# Made the switch to Canon :)



## lance70 (Sep 28, 2015)

So I decided to switch over to Canon, mainly because I get bored with things after a while and shot Nikon for 15 years and wanted a change. I wasn't one that had a big investment in glass.....I used the Nikon 70-200 for about everything. I picked up the 7D Mark II & 24-105mm f/4 lens, been very happy with it and I enjoy learning a new layout on a camera body.


----------



## JacaRanda (Sep 28, 2015)

lance70 said:


> So I decided to switch over to Canon, mainly because I get bored with things after a while and shot Nikon for 15 years and wanted a change. I wasn't one that had a big investment in glass.....I used the Nikon 70-200 for about everything. I still have the kit lens with the new Canon until my Canon 70-200 lens comes in but picked up the 7D Mark II.



Does this mean you will switch again if you get bored?  Hopefully you will never have a big investment in glass if you like doing the switcharoo.


----------



## Rob5589 (Sep 28, 2015)

Congrats, enjoy the new gear!


----------



## jaomul (Sep 28, 2015)

A change is as good as a holiday


----------



## goodguy (Sep 28, 2015)

You bought a Canon because you were bored of using a Nikon  OMG that's hilarious
Well I guess that was a good reason as any, doesn't make sense to me but I guess maybe I am just weird.

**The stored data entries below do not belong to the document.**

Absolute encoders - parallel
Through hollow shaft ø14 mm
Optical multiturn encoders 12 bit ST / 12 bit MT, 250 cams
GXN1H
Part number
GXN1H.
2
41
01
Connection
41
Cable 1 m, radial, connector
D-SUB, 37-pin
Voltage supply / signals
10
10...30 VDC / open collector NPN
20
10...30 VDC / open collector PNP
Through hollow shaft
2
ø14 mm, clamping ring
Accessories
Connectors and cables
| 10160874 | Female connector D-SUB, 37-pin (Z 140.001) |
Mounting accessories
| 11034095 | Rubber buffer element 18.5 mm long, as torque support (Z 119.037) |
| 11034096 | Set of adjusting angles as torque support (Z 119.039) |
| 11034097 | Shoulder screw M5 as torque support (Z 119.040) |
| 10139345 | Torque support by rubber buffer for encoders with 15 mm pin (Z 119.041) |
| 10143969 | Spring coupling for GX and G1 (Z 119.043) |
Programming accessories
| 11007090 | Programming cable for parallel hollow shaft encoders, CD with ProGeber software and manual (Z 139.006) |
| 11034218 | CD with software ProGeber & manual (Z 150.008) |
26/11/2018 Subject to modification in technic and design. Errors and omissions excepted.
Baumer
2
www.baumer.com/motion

You bought a dedicated sports camera, if you bought the 7D II for that then Nikon doesn't really have a real answer to that but if you bought the 7D II for general use I think you paid a lot for functions you will not need like 10 FPS and huge buffer.

To each his own I guess.


----------



## snerd (Sep 28, 2015)

Congrats! Enjoy the new equipment!


----------



## Braineack (Sep 29, 2015)

goodguy said:


> You bought a Canon because you were bored of using a Nikon  OMG that's hilarious
> Well I guess that was a good reason as any, doesn't make sense to me but I guess maybe I am just weird..



I bought a mercedes because i was bored of my subaru...




















...'s rattling interior, whiney gears, and loud exhaust.


----------



## JGW (Oct 12, 2015)

Sorry, but I don't understand.   

Canon or Nikon, it's just a camera.  I don't think about what camera I am using when I'm shooting, I just think about the images.


----------



## lance70 (Oct 21, 2015)

JGW said:


> Sorry, but I don't understand.
> 
> Canon or Nikon, it's just a camera.  I don't think about what camera I am using when I'm shooting, I just think about the images.


 

I don't think much about the camera when shooting either only when I'm home and have it sitting up on my fireplace mantel admiring it.


----------



## that1guy (Oct 22, 2015)

welcome to canon... I switched because of he selection of lenses canon has


----------